To verify if the predicates are sent, we use the Spark’s explain method to examine the query plan produced by Spark for a simple query with a filter:

zipDf
    .filter($"pop" > 0)
    .select("state")
    .explain(true)

Output:

== Parsed Logical Plan ==
[...]

== Analyzed Logical Plan ==
[...]

== Optimized Logical Plan ==
[...]

== Physical Plan ==
*Project [state#4]
+- *Filter (isnotnull(pop#3) && (pop#3 > 0))
   +- *Scan MongoRelation(MongoRDD[0] at RDD at MongoRDD.scala:52,Some(StructType(StructField(_id,StringType,true), StructField(city,StringType,true), StructField(loc,ArrayType(DoubleType,true),true), StructField(pop,IntegerType,true), StructField(state,StringType,true)))) [state#4,pop#3] PushedFilters: [IsNotNull(pop), GreaterThan(pop,0)], ReadSchema: struct<state:string>

We can see in the physical plan generated by the Catalyst optimizer, the name of the fields to project (state and pop), and the filters to push (pop not null and pop greater than 0).
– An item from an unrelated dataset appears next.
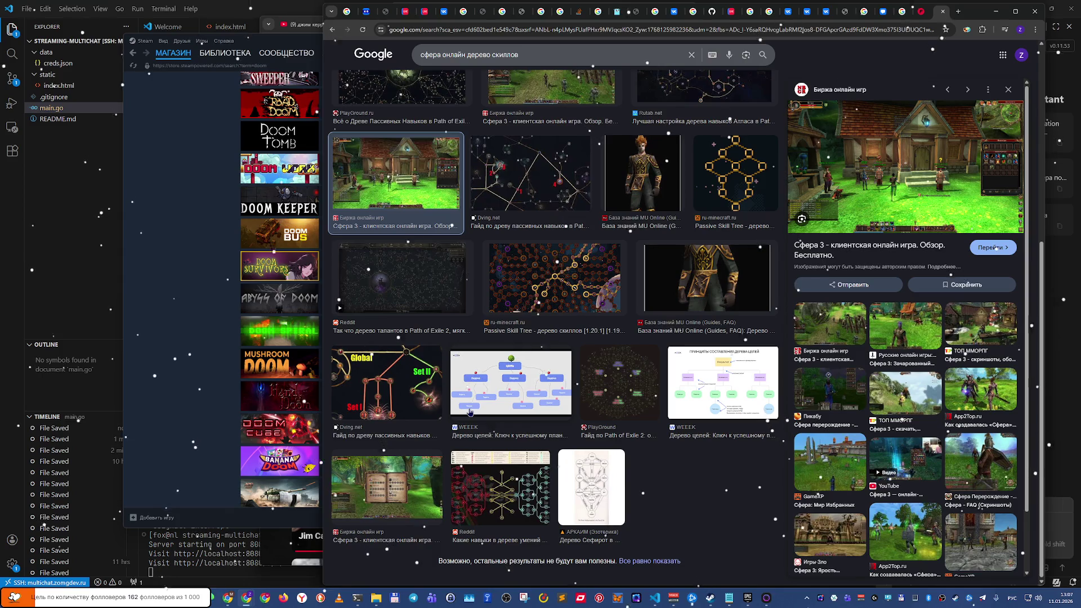
pyautogui.scroll(5, 535, 475)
To confirm what is actually executed on the MongoDB nodes, we need to increase MongoDB’s log level and examine the system.profile collection.

Enable the logging on MongoDB, run the Spark query again, and find the trace of the query in the system.profile collection:

$mongo
MongoDB shell version: 3.2.11
connecting to: test

> db.setProfilingLevel(2)
> db.system.profile.find().pretty()

The result is:

{
	"op" : "command",
	"ns" : "test.zips",
	"command" : {
		"aggregate" : "zips",
		"pipeline" : [
			{
				"$match" : {
					"_id" : {
						"$gte" : { "$minKey" : 1 },
						"$lt" : { "$maxKey" : 1 }
					}
				}
			},
			{
				"$match" : {
					"pop" : {
						"$exists" : true,
						"$ne" : null,
						"$gt" : 0
					}
				}
			},
			{
				"$project" : {
					"state" : 1,
					"pop" : 1,
					"_id" : 0
				}
			}
		],
		"cursor" : {

		},
		"allowDiskUse" : true
	},
	[...]
}

The result shows the $project and $match clauses executed by MongoDB and, as expected, they match the Spark’s physical plan.

Conclusion

In this article, I have shown how to connect to a MongoDB database with Apache Spark to load and query the data. The connector provides a set of utility methods to easily load data from MongoDB to a DataFrame.
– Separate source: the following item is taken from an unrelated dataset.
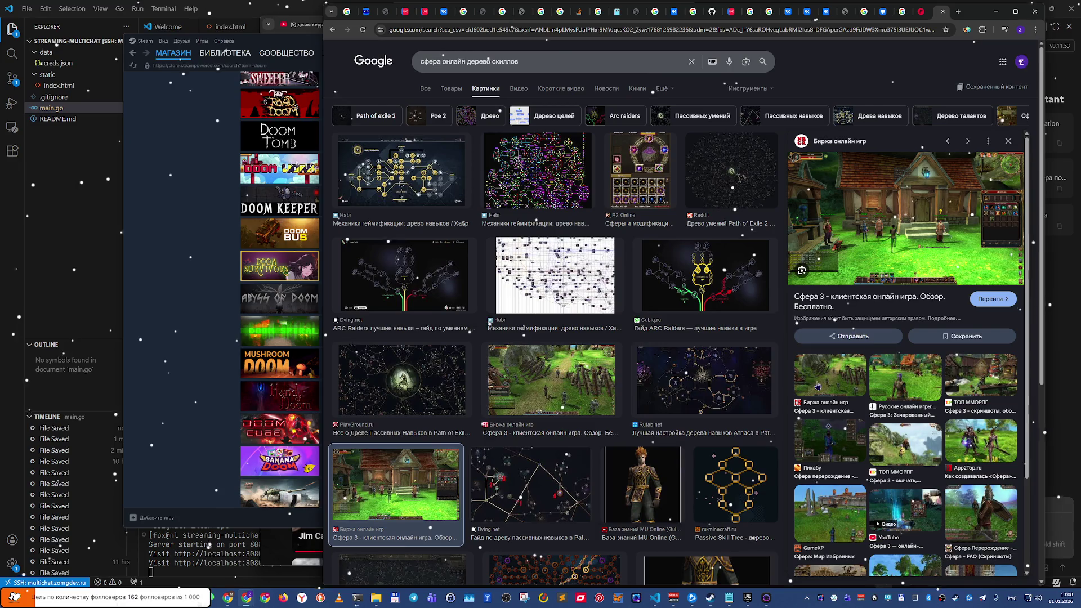
pyautogui.click(980, 217)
I have also presented how a MongoDB Document is mapped to a Spark’s DataFrame. Because of the hierarchical nature of a Document, only the first level of attributes is mapped to columns. Inner documents become nested columns.
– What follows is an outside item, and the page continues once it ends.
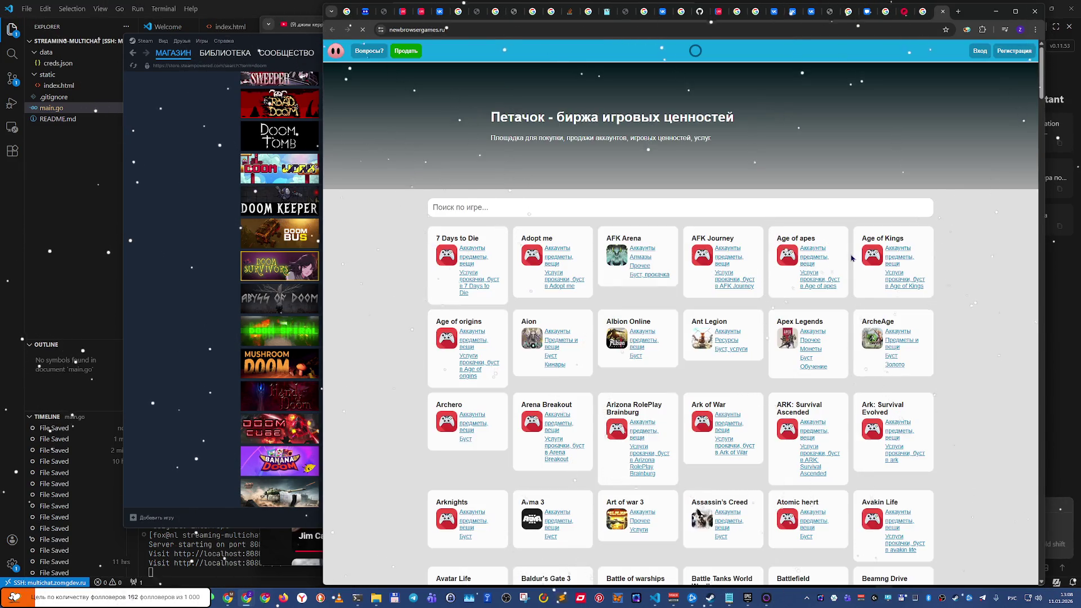
pyautogui.press('alt+Left')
Finally, I have described how the connector minimizes the data loaded in Spark by taking advantage of the predicates pushdown optimization, an essential feature of every connector. The connector does a good job of sending the predicates automatically, but it is helpful to know how to confirm if and how the predicates are applied on the MongoDB side.

In conclusion, the connector is fully functional to take benefit from using Spark on top of MongoDB.